### Task
Retype the listing below, starting at the line that contains "約237%，也創下單季歷史新高紀錄。展望第3季，合" and stopping after the line that contains "Sin embargo, el viento del este/noreste". Leave the pictures out of your answer.

Top of Source information

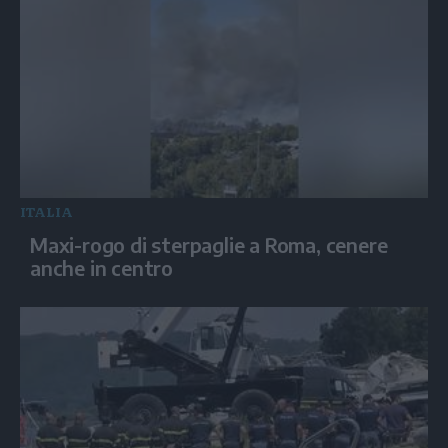
ITALIA
Maxi-rogo di sterpaglie a Roma, cenere
anche in centro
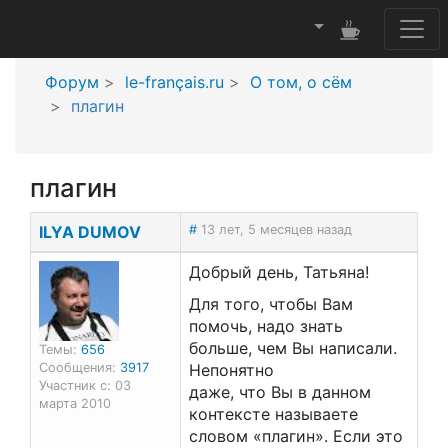
Форум
le-français.ru
О том, о сём
плагин
плагин
ILYA DUMOV
#
13 лет, 5 месяцев назад
Добрый день, Татьяна!
Для того, чтобы Вам
помочь, надо знать
больше, чем Вы написали.
Темы:
656
Сообщения:
3917
Непонятно
Участник с: 03
даже, что Вы в данном
марта 2010
контексте называете
словом «плагин». Если это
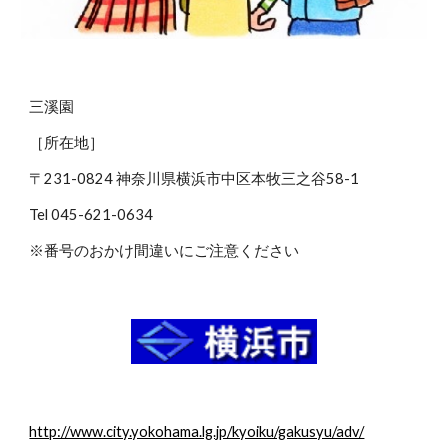
三溪園
［所在地］
〒231-0824 神奈川県横浜市中区本牧三之谷58-1
Tel 045-621-0634
※番号のおかけ間違いにご注意ください
http://www.city.yokohama.lg.jp/kyoiku/gakusyu/adv/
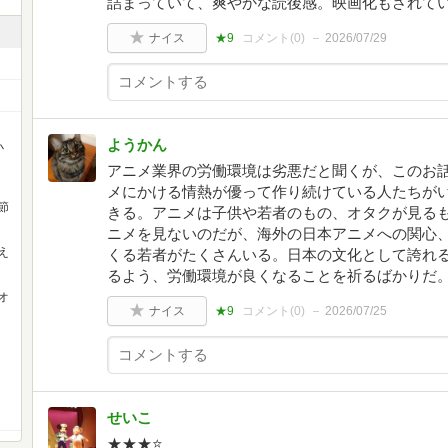
詰まっていて、爽やかな読後感。映画化もされて
ナイス
★9
コメント(
0
)
2026/07/29
ようかん
小
アニメ業界の労働環境は劣悪だと聞くが、このお
メにかける情熱が優って作り続けている人たちが
節
きる。アニメは子供や若者のもの、オタクが見る
ニメを見ないのだが、海外の日本アニメへの関心
え
くる若者がたくさんいる。日本の文化として誇れ
るよう、労働環境が良くなることを祈るばかりだ
オ
ナイス
★9
コメント(
0
)
2026/07/25
せいこ
★★★⭐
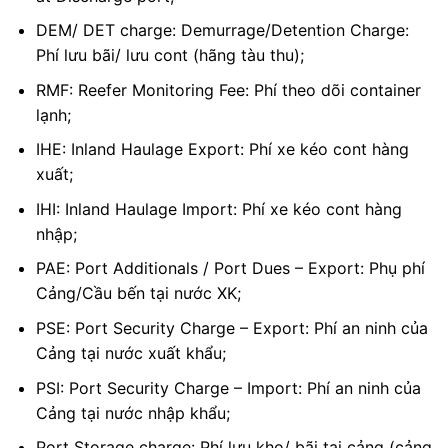
DEM/ DET charge: Demurrage/Detention Charge:
Phí lưu bãi/ lưu cont (hãng tàu thu);
RMF: Reefer Monitoring Fee: Phí theo dõi container
lạnh;
IHE: Inland Haulage Export: Phí xe kéo cont hàng
xuất;
IHI: Inland Haulage Import: Phí xe kéo cont hàng
nhập;
PAE: Port Additionals / Port Dues – Export: Phụ phí
Cảng/Cầu bến tại nước XK;
PSE: Port Security Charge – Export: Phí an ninh của
Cảng tại nước xuất khẩu;
PSI: Port Security Charge – Import: Phí an ninh của
Cảng tại nước nhập khẩu;
Port Storage charge: Phí lưu kho/ bãi tại cảng (cảng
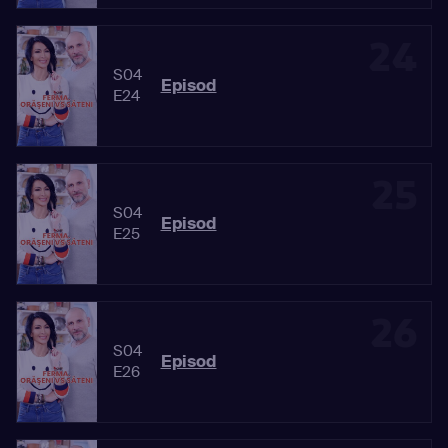
24
S04
Episod
E24
25
S04
Episod
E25
26
S04
Episod
E26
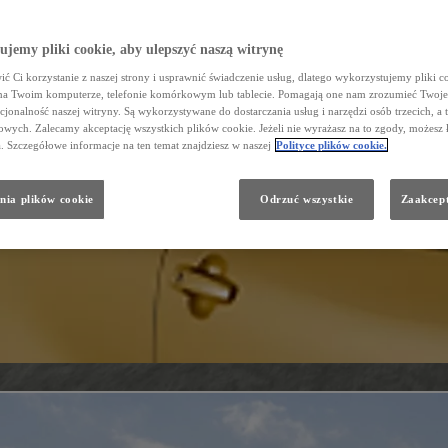
jemy pliki cookie, aby ulepszyć naszą witrynę
ć Ci korzystanie z naszej strony i usprawnić świadczenie usług, dlatego wykorzystujemy pliki co
na Twoim komputerze, telefonie komórkowym lub tablecie. Pomagają one nam zrozumieć Twoje 
cjonalność naszej witryny. Są wykorzystywane do dostarczania usług i narzędzi osób trzecich, a 
wych. Zalecamy akceptację wszystkich plików cookie. Jeżeli nie wyrażasz na to zgody, możesz 
a. Szczegółowe informacje na ten temat znajdziesz w naszej
Polityce plików cookie.
nia plików cookie
Odrzuć wszystkie
Zaakcept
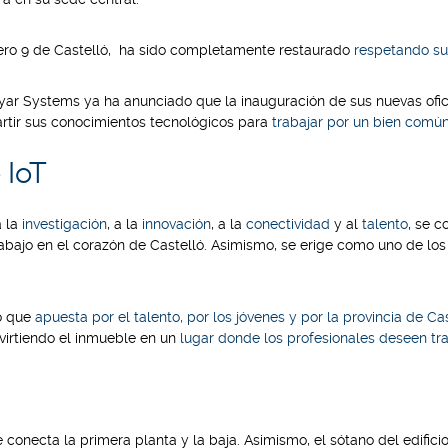
ero 9 de Castelló, ha sido completamente restaurado
respetando su
ayar Systems ya ha anunciado que la
inauguración de sus nuevas ofi
rtir sus conocimientos tecnológicos para
trabajar por un bien comú
 IoT
a la
investigación
, a la
innovación
, a la
conectividad
y al
talento
, se c
ajo en el corazón de Castelló. Asimismo, se erige como uno de los 
o que
apuesta por el talento, por los jóvenes y por la provincia de Ca
virtiendo el inmueble en un
lugar donde los profesionales deseen trab
onecta la primera planta y la baja. Asimismo, el sótano del edific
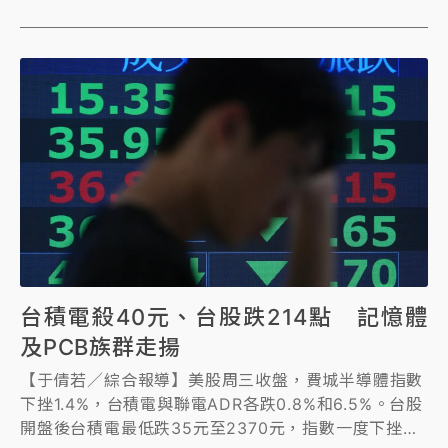
約237%，也創下單季歷史新高紀錄。展望第3季，合
併營收預估中位數約5920億元，年增約80%、合併稅
後淨利預估中位數約101.7億元，年增約167%，每股純
益預估中位數約8.03元，年增約136%。
台積電殺40元、台股跌214點 記憶體
及PCB族群走揚
【于倩若／綜合報導】美股周三收盤，費城半導體指數
下挫1.4%，台積電與聯電ADR各跌0.8%和6.5%。台股
開盤後台積電最低跌35元至2370元，指數一度下挫近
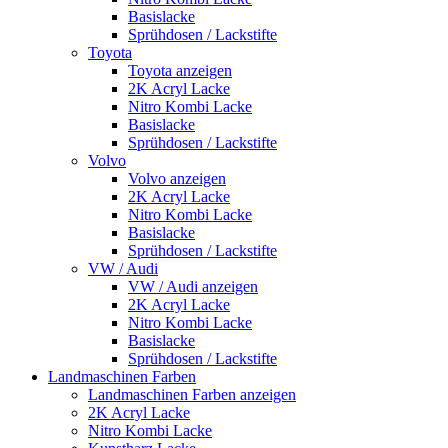
Basislacke
Sprühdosen / Lackstifte
Toyota
Toyota anzeigen
2K Acryl Lacke
Nitro Kombi Lacke
Basislacke
Sprühdosen / Lackstifte
Volvo
Volvo anzeigen
2K Acryl Lacke
Nitro Kombi Lacke
Basislacke
Sprühdosen / Lackstifte
VW / Audi
VW / Audi anzeigen
2K Acryl Lacke
Nitro Kombi Lacke
Basislacke
Sprühdosen / Lackstifte
Landmaschinen Farben
Landmaschinen Farben anzeigen
2K Acryl Lacke
Nitro Kombi Lacke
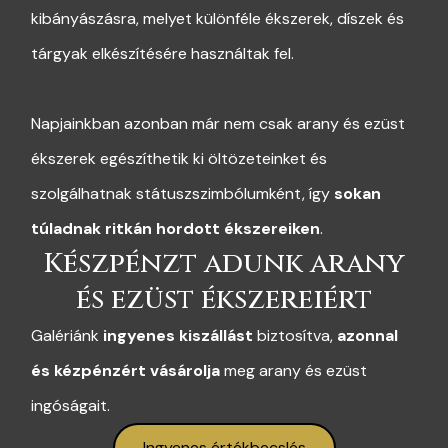
kibányászásra, melyet különféle ékszerek, díszek és
tárgyak elkészítésére használtak fel.
Napjainkban azonban már nem csak arany és ezüst
ékszerek egészíthetik ki öltözeteinket és
szolgálhatnak státuszszimbólumként, így
sokan
túladnak ritkán hordott ékszereiken
.
Készpénzt adunk arany
és ezüst ékszereiért
Galériánk
ingyenes kiszállást
biztosítva,
azonnal
és kézpénzért vásárolja
meg arany és ezüst
ingóságait.
Ingyenes értékbecslés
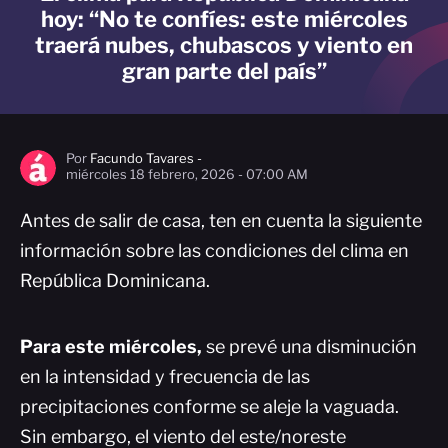
hoy: “No te confíes: este miércoles
traerá nubes, chubascos y viento en
gran parte del país”
Por
Facundo Tavares -
miércoles 18 febrero, 2026 - 07:00 AM
Antes de salir de casa, ten en cuenta la siguiente
información sobre las condiciones del clima en
República Dominicana.
Para este miércoles,
se prevé una disminución
en la intensidad y frecuencia de las
precipitaciones conforme se aleje la vaguada.
Sin embargo, el viento del este/noreste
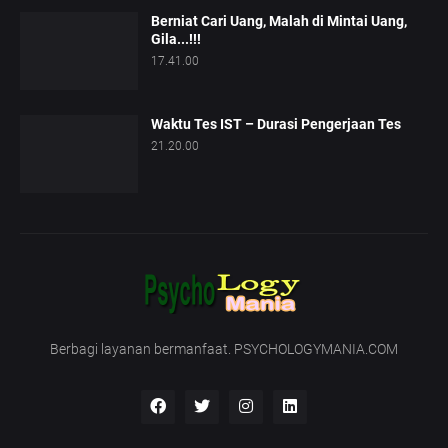
Berniat Cari Uang, Malah di Mintai Uang,
Gila...!!!
17.41.00
Waktu Tes IST – Durasi Pengerjaan Tes
21.20.00
Berbagi layanan bermanfaat. PSYCHOLOGYMANIA.COM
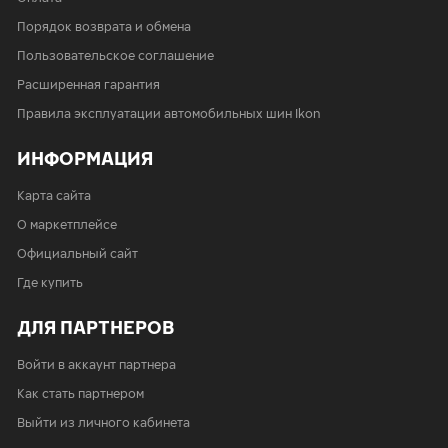
Порядок возврата и обмена
Пользовательское соглашение
Расширенная гарантия
Правила эксплуатации автомобильных шин Ikon
ИНФОРМАЦИЯ
Карта сайта
О маркетплейсе
Официальный сайт
Где купить
ДЛЯ ПАРТНЕРОВ
Войти в аккаунт партнера
Как стать партнером
Выйти из личного кабинета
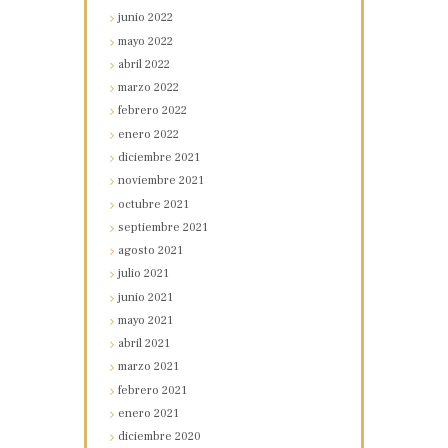
junio
2022
mayo
2022
abril
2022
marzo
2022
febrero
2022
enero
2022
diciembre
2021
noviembre
2021
octubre
2021
septiembre
2021
agosto
2021
julio
2021
junio
2021
mayo
2021
abril
2021
marzo
2021
febrero
2021
enero
2021
diciembre
2020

Bottom of Source information

### Task result
約237%，也創下單季歷史新高紀錄。展望第3季，合
併營收預估中位數約5920億元，年增約80%、合併稅
後淨利預估中位數約101.7億元，年增約167%，每股純
益預估中位數約8.03元，年增約136%。
台積電殺40元、台股跌214點 記憶體
及PCB族群走揚
【于倩若／綜合報導】美股周三收盤，費城半導體指數
下挫1.4%，台積電與聯電ADR各跌0.8%和6.5%。台股
開盤後台積電最低跌35元至2370元，指數一度下挫近
Basislacke
Sprühdosen / Lackstifte
Toyota
Toyota anzeigen
2K Acryl Lacke
Nitro Kombi Lacke
Basislacke
Sprühdosen / Lackstifte
Volvo
Volvo anzeigen
2K Acryl Lacke
Nitro Kombi Lacke
Basislacke
Sprühdosen / Lackstifte
VW / Audi
VW / Audi anzeigen
2K Acryl Lacke
Nitro Kombi Lacke
Basislacke
Sprühdosen / Lackstifte
Landmaschinen Farben
Landmaschinen Farben anzeigen
2K Acryl Lacke
Nitro Kombi Lacke
kibányászásra, melyet különféle ékszerek, díszek és
tárgyak elkészítésére használtak fel.
Napjainkban azonban már nem csak arany és ezüst
ékszerek egészíthetik ki öltözeteinket és
szolgálhatnak státuszszimbólumként, így
sokan
túladnak ritkán hordott ékszereiken
.
Készpénzt adunk arany
és ezüst ékszereiért
Galériánk
ingyenes kiszállást
biztosítva,
azonnal
és kézpénzért vásárolja
meg arany és ezüst
ingóságait.
Ingyenes értékbecslés
hoy: “No te confíes: este miércoles
traerá nubes, chubascos y viento en
gran parte del país”
Por
Facundo Tavares -
miércoles 18 febrero, 2026 - 07:00 AM
Antes de salir de casa, ten en cuenta la siguiente
información sobre las condiciones del clima en
República Dominicana.
Para este miércoles,
se prevé una disminución
en la intensidad y frecuencia de las
precipitaciones conforme se aleje la vaguada.
Sin embargo, el viento del este/noreste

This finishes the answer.